SUPPLIED RECORDS:
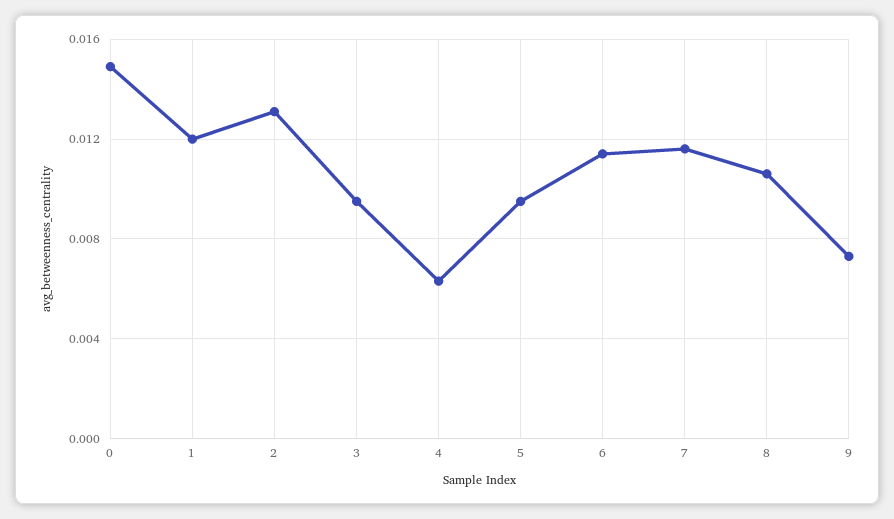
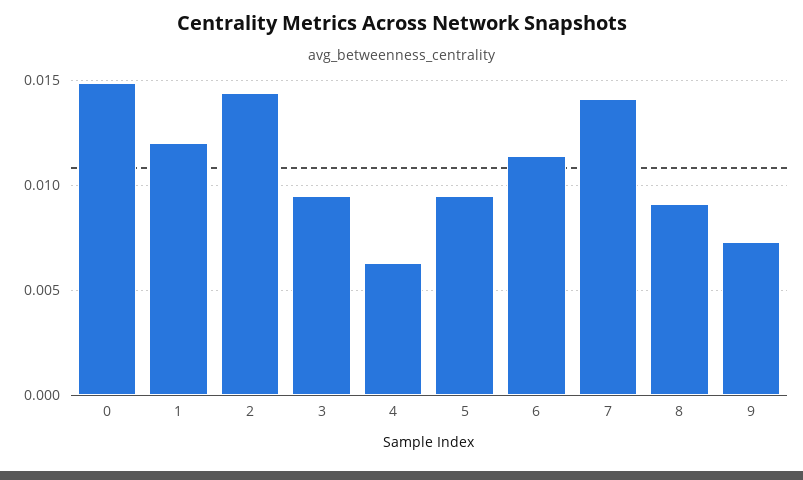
2: 0.013 -> 0.0145
7: 0.0115 -> 0.014
8: 0.0105 -> 0.009

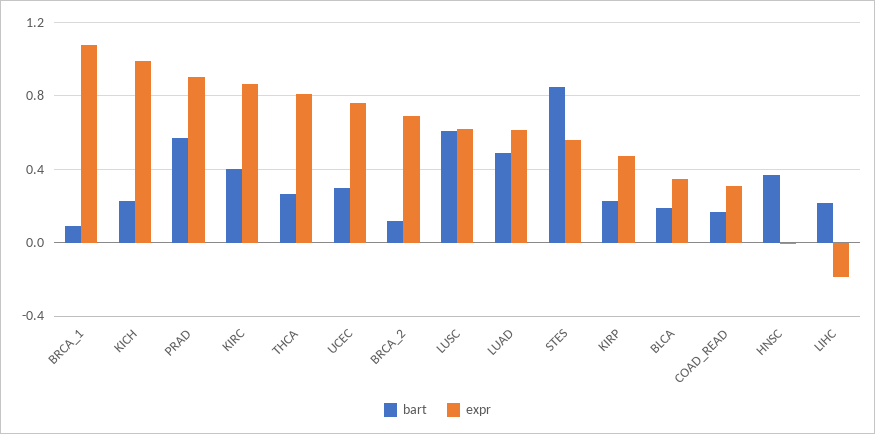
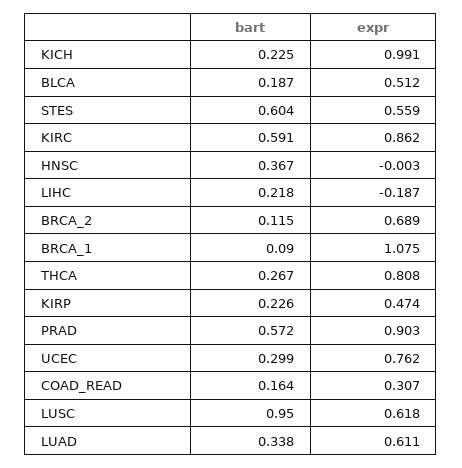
bart, KIRC: 0.4 -> 0.591
bart, LUSC: 0.6 -> 0.95
bart, LUAD: 0.5 -> 0.338
bart, STES: 0.85 -> 0.604
expr, BLCA: 0.35 -> 0.512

YOUR ASSIGNMENT:
For the string "bart", give the number of lines in the data that contain it, and only that number.

RESULT OF THE EXERCISE:
4